Exercise: Transcribe everything from the start of the rows down to the line containing "一起，处于彼此适应阶段，有摩擦笑笑也就过去了。", including both ends, and leave the pictures out of your answer.
==========
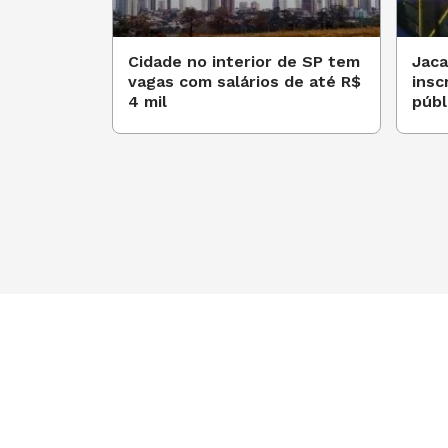
Cidade no interior de SP tem
Jaca
vagas com salários de até R$
insc
4 mil
públ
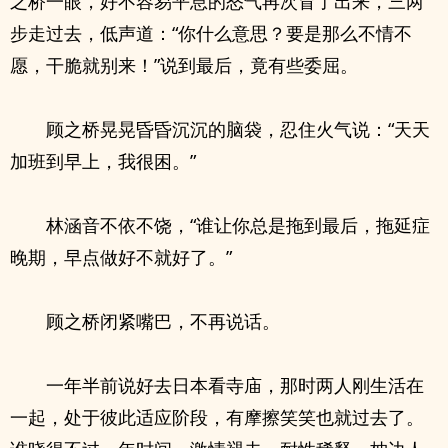
之桥一眼，好不容易平息的怒气再次冒了出来，三两
步走过去，低声道：“你什么意思？要是那么不情不
愿，干脆就别来！”说到最后，竟有些委屈。
顾之桥晃晃昏昏沉沉的脑袋，忍住火气说：“天天
加班到早上，我很困。”
林涵音不依不饶，“谁让你总是拖到最后，拖延症
晚期，早点做好不就好了。”
顾之桥闭紧嘴巴，不再说话。
一年半前说好去日本看寺庙，那时两人刚生活在
一起，处于彼此适应阶段，有摩擦笑笑也就过去了。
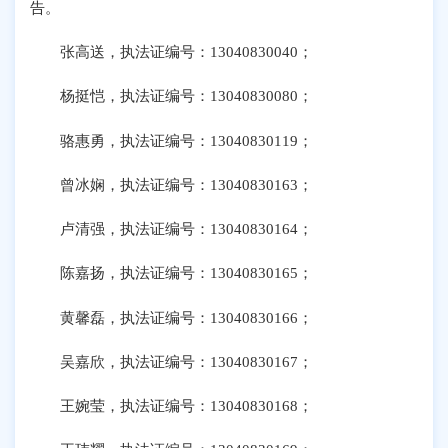
告。
张高送，执法证编号：
13040830040；
杨挺恺，执法证编号：
13040830080；
骆惠勇，执法证编号：
13040830119；
曾冰娴，执法证编号：
13040830163；
卢清强，执法证编号：
13040830164；
陈嘉扬，执法证编号：
13040830165；
黄馨磊，执法证编号：
13040830166；
吴嘉欣，执法证编号：
13040830167；
王婉莹，执法证编号：
13040830168；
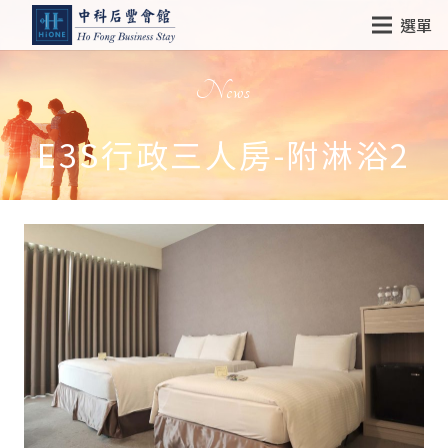
選單
News
E3S行政三人房-附淋浴2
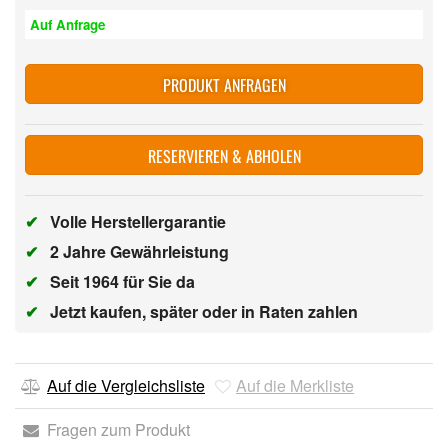
Auf Anfrage
PRODUKT ANFRAGEN
RESERVIEREN & ABHOLEN
✔
Volle Herstellergarantie
✔
2 Jahre Gewährleistung
✔
Seit 1964 für Sie da
✔
Jetzt kaufen, später oder in Raten zahlen
Auf die Vergleichsliste
Auf die Merkliste
Fragen zum Produkt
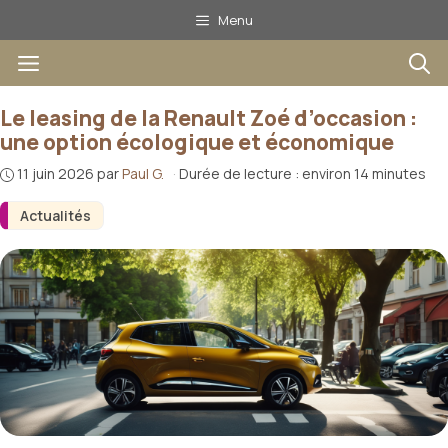
Aller
Menu
au
Menu
contenu
Le leasing de la Renault Zoé d’occasion :
une option écologique et économique
11 juin 2026
par
Paul G.
·
Durée de lecture : environ 14 minutes
Actualités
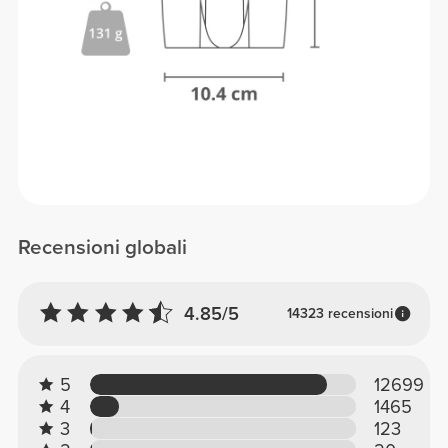
Recensioni globali
4.85/5
14323 recensioni
5
12699
4
1465
3
123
==========
Solved problem:
Cidade no interior de SP tem
Jaca
vagas com salários de até R$
insc
4 mil
públ
之桥一眼，好不容易平息的怒气再次冒了出来，三两
步走过去，低声道：“你什么意思？要是那么不情不
愿，干脆就别来！”说到最后，竟有些委屈。
顾之桥晃晃昏昏沉沉的脑袋，忍住火气说：“天天
加班到早上，我很困。”
林涵音不依不饶，“谁让你总是拖到最后，拖延症
晚期，早点做好不就好了。”
顾之桥闭紧嘴巴，不再说话。
一年半前说好去日本看寺庙，那时两人刚生活在
一起，处于彼此适应阶段，有摩擦笑笑也就过去了。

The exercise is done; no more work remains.